The primary way that the Church assists the catechumens (now called the elect after the celebration of the Rite of Election last Sunday) in their conversion process during Lent, is through the celebration of rites called Scrutinies. These ritual celebrations on the Third, Fourth and Fifth Sundays of Lent are communal prayers celebrated around the elect to strengthen them to overcome the power of sin in their lives and to grow in virtue. To scrutinize something means to examine it closely. The community does not scrutinize the elect; the elect scrutinize their own lives and allow God to scrutinize them and to heal them.
There is a danger in celebrating the Scrutinies if the community thinks of the elect as the only sinners in our midst who need conversion. All of us are called to continuing conversion throughout our lives, so we join with the elect in scrutinizing our own lives and praying to God for the grace to overcome the power of sin that still infects our hearts.
Many parishes today seek to surface the concrete issues that the elect need to confront; these issues then become the focus of the intercessions during the Scrutinies. Some parishes extend this discernment process to the wider community so that all are called to name the ways that evil continues to prevent them from living the gospel fully. Even if the parish does not do this in an organized way, every Catholic should spend some time reflecting on what obstacles to gospel living exist in his or her own life. Then when the Scrutinies are celebrated, we will all know that the prayers are for us as well as for the elect.

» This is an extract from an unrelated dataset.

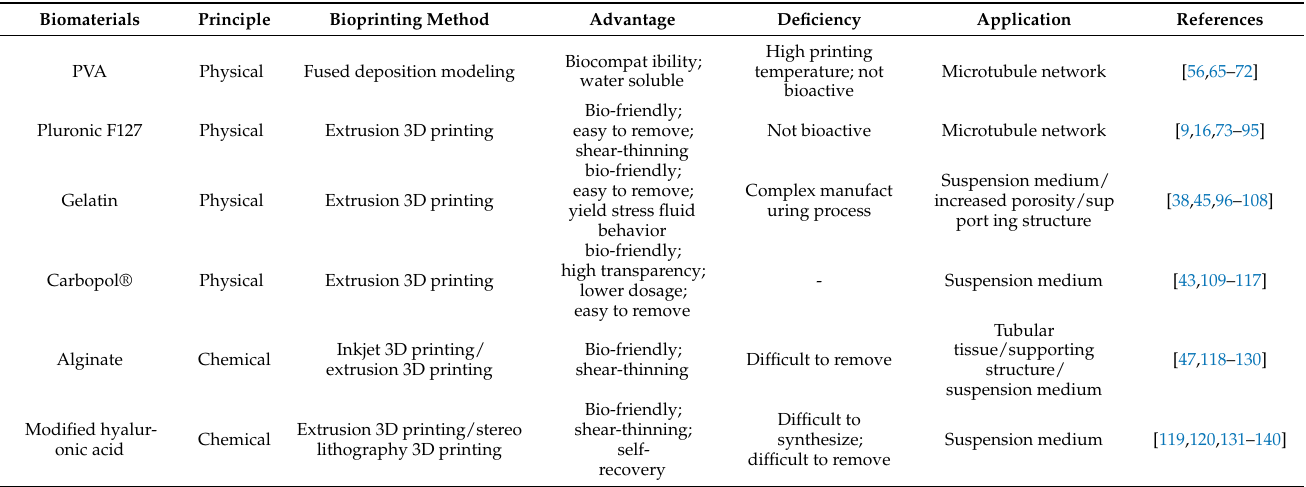
Table 1. Advantages and disadvantages of several commonly used sacrificial biomaterials for organ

Taking seriously this dynamic of scrutiny and conversion gives us a richer perspective on Lenten “giving up”. What we are to give up more than anything else is sin, which is to say we are to give up whatever keeps us from living out our baptismal promises fully. Along with the elect we all need to approach the season of Lent asking ourselves what needs to change in our lives if we are to live the gospel values that Jesus taught us. Our journey through these forty days should be a movement ever closer to Christ and to the way of life he has exemplified for us.